>>>>>
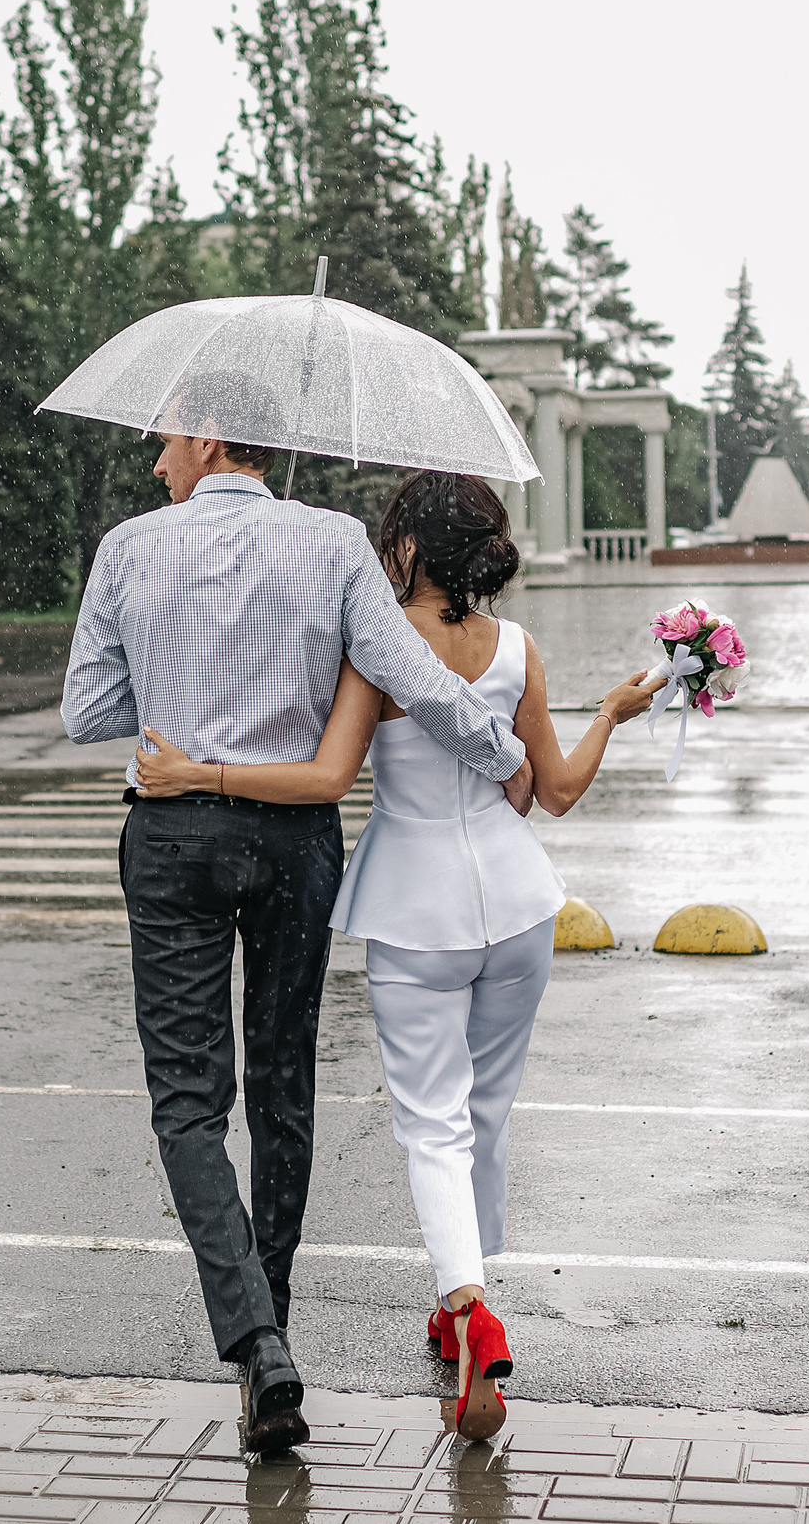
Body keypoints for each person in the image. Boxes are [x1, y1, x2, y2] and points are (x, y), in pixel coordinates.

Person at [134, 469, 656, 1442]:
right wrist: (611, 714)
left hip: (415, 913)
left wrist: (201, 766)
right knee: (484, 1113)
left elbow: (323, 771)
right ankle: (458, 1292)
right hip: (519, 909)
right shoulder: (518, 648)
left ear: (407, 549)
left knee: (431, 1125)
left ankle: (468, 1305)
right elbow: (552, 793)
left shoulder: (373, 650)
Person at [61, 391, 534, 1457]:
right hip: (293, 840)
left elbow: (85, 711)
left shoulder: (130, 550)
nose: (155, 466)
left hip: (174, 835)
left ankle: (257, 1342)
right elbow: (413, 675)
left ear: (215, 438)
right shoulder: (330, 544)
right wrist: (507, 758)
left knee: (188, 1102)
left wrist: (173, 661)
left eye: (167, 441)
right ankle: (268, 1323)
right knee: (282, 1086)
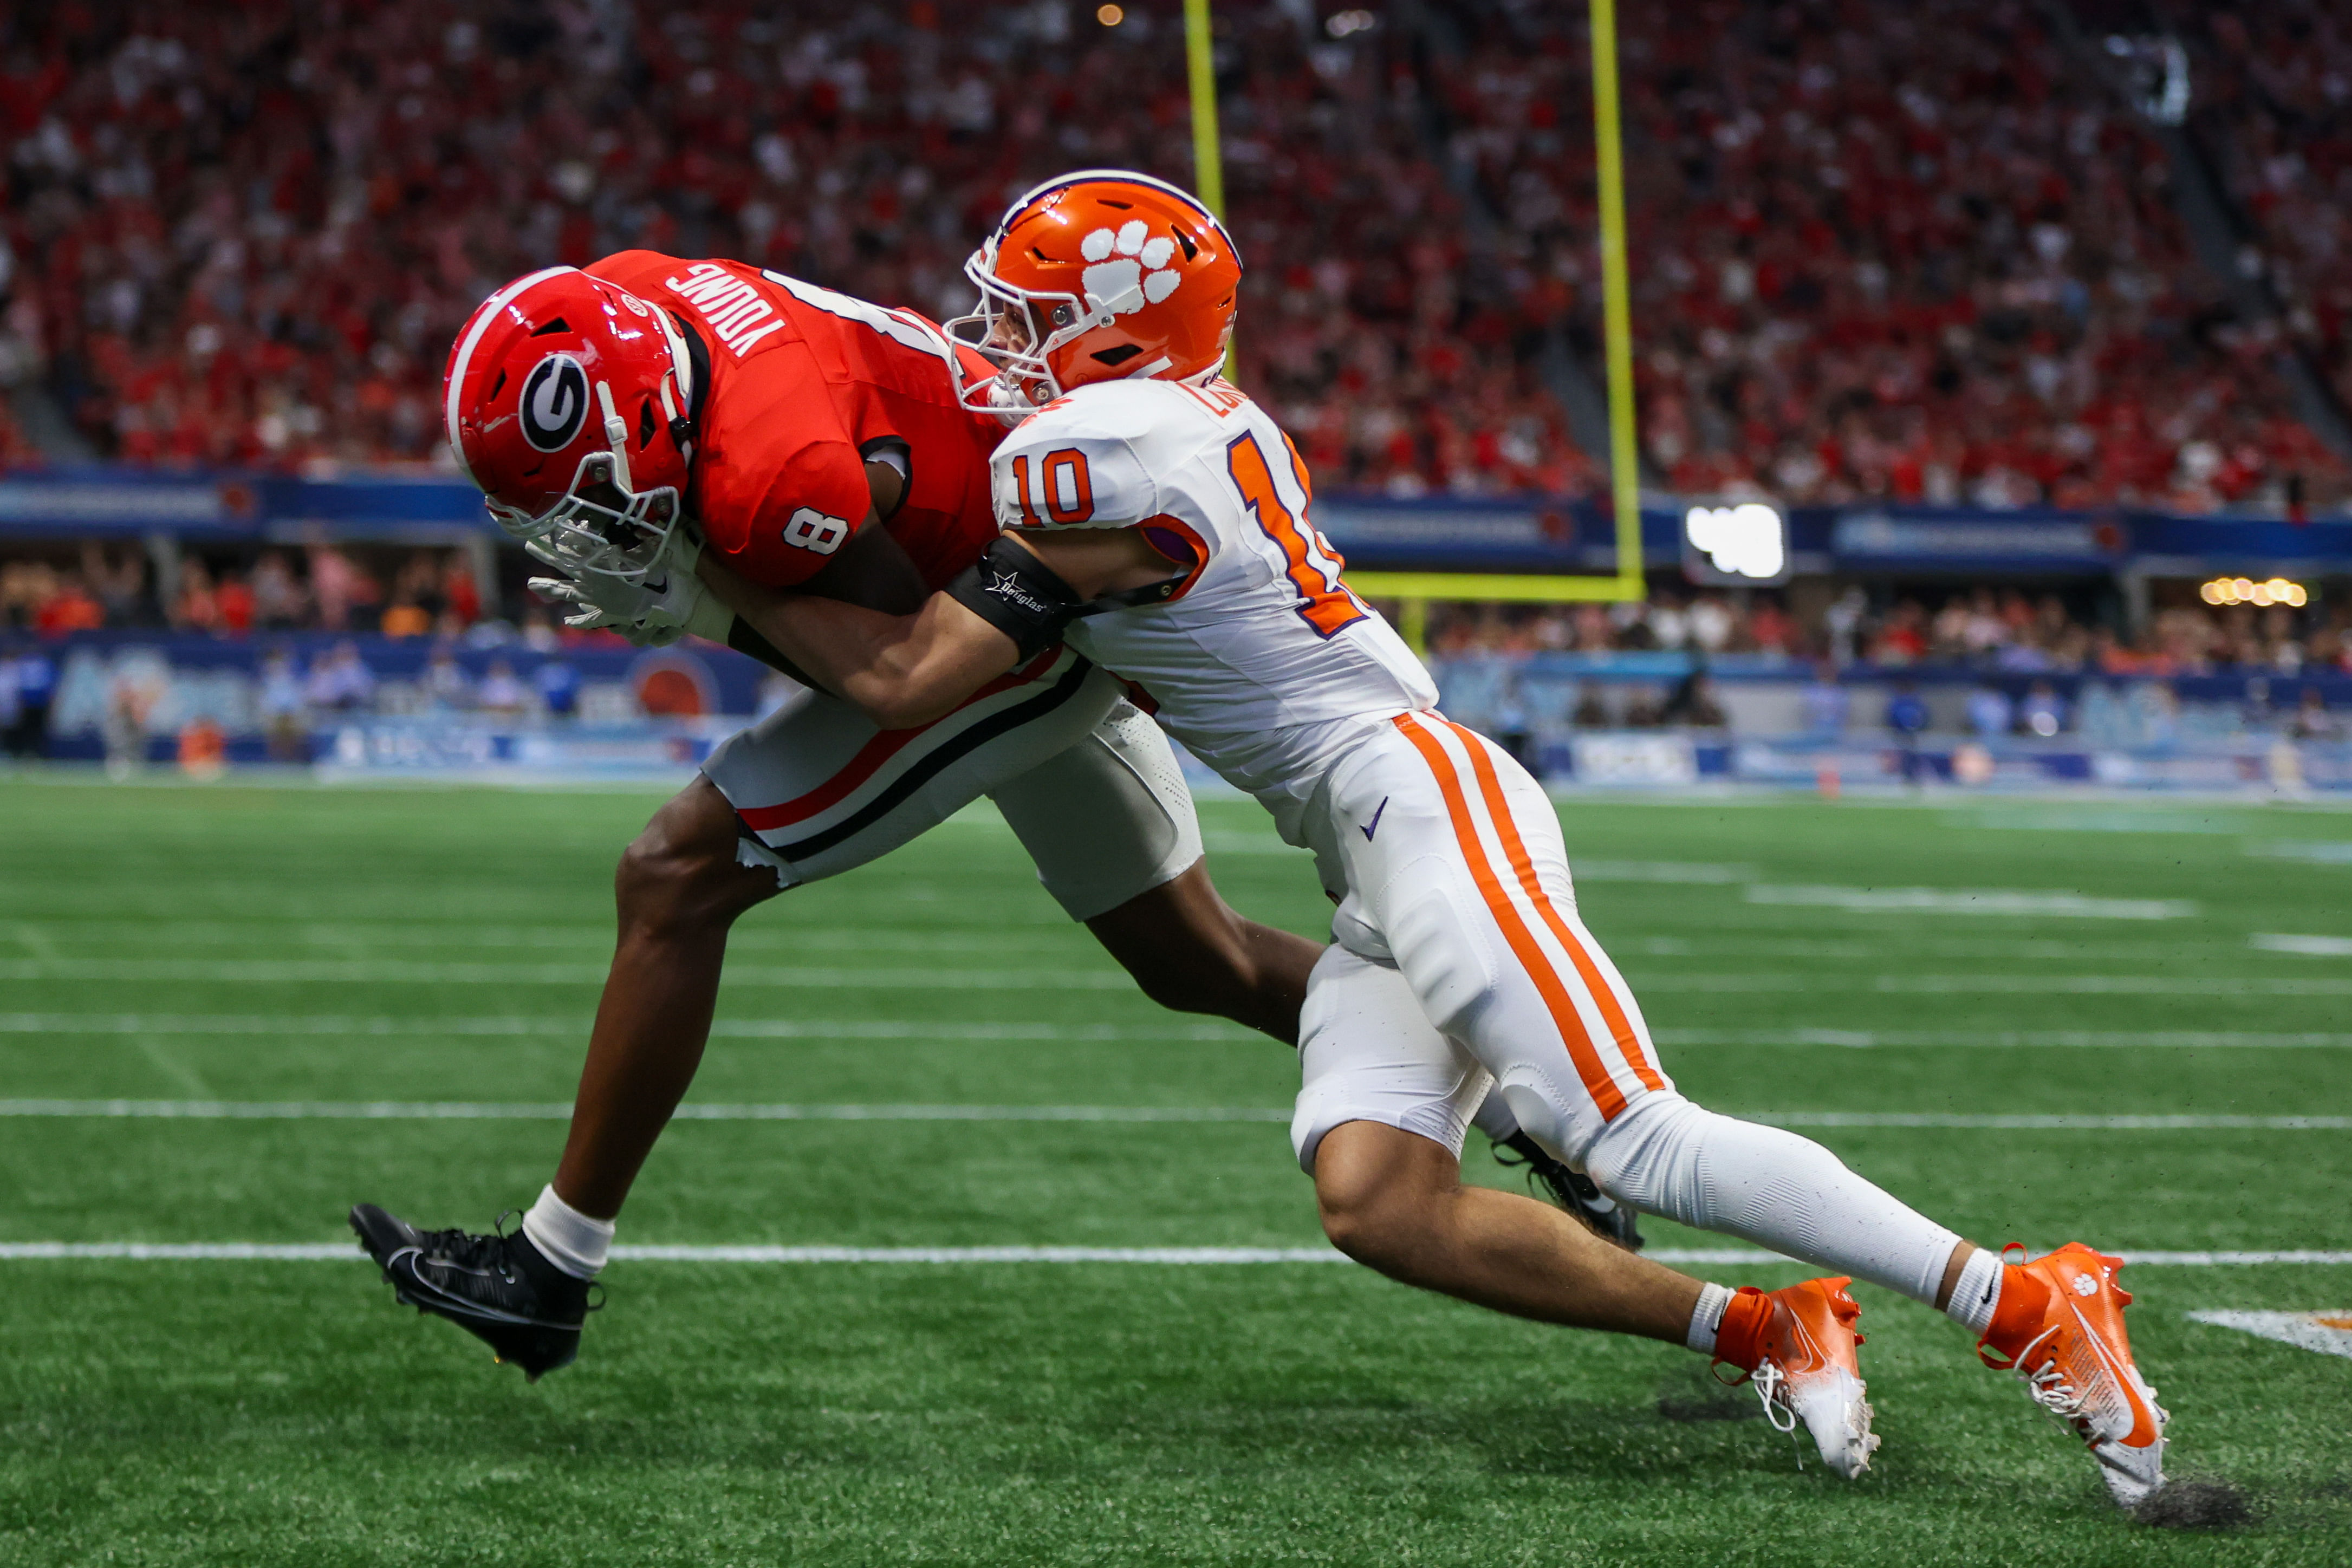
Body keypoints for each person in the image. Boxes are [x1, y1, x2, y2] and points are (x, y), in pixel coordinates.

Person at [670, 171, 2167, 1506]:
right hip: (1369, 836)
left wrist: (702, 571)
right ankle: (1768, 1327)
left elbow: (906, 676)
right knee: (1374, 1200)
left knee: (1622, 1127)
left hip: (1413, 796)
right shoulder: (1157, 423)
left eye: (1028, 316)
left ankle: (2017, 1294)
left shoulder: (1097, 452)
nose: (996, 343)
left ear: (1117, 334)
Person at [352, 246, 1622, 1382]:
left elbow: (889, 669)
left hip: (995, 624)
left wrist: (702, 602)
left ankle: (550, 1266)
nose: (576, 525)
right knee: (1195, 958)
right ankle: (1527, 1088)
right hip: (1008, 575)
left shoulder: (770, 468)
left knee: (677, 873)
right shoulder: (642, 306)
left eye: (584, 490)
<<<<<
Assignment ▸
With the images omitted, repeat all the data word for word.

Task answer ▸
Body keypoints for each person in the image. Boxes are [x1, y1, x2, y2] and points are (x, y), in pixel coordinates.

Person at [134, 469, 656, 1442]:
right wrist: (611, 714)
left hip: (415, 913)
left wrist: (201, 766)
right knee: (484, 1113)
left elbow: (323, 771)
right ankle: (458, 1292)
right hip: (519, 909)
right shoulder: (518, 648)
left ear: (407, 549)
left knee: (431, 1125)
left ankle: (468, 1305)
right elbow: (552, 793)
left shoulder: (373, 650)
Person at [61, 391, 534, 1457]:
right hip: (293, 840)
left elbow: (85, 711)
left shoulder: (130, 550)
nose: (155, 466)
left hip: (174, 835)
left ankle: (257, 1342)
right elbow: (413, 675)
left ear: (215, 438)
right shoulder: (330, 544)
right wrist: (507, 758)
left knee: (188, 1102)
left wrist: (173, 661)
left eye: (167, 441)
right ankle: (268, 1323)
right knee: (282, 1086)
Body keypoints for each person in the image. Boxes are [x1, y1, x2, y2] and points are (x, y), in pixel coordinates.

Person at [670, 171, 2167, 1506]:
right hip: (1369, 836)
left wrist: (702, 571)
right ankle: (1768, 1327)
left elbow: (906, 676)
right knee: (1374, 1200)
left knee: (1622, 1127)
left hip: (1413, 796)
right shoulder: (1157, 423)
left eye: (1028, 316)
left ankle: (2017, 1294)
left shoulder: (1097, 452)
nose: (996, 343)
left ear: (1117, 334)
Person at [352, 246, 1622, 1382]:
left elbow: (889, 669)
left hip: (995, 624)
left wrist: (702, 602)
left ankle: (550, 1266)
nose: (576, 525)
right knee: (1195, 958)
right ankle: (1527, 1088)
right hip: (1008, 575)
left shoulder: (770, 468)
left knee: (677, 873)
right shoulder: (642, 306)
left eye: (584, 490)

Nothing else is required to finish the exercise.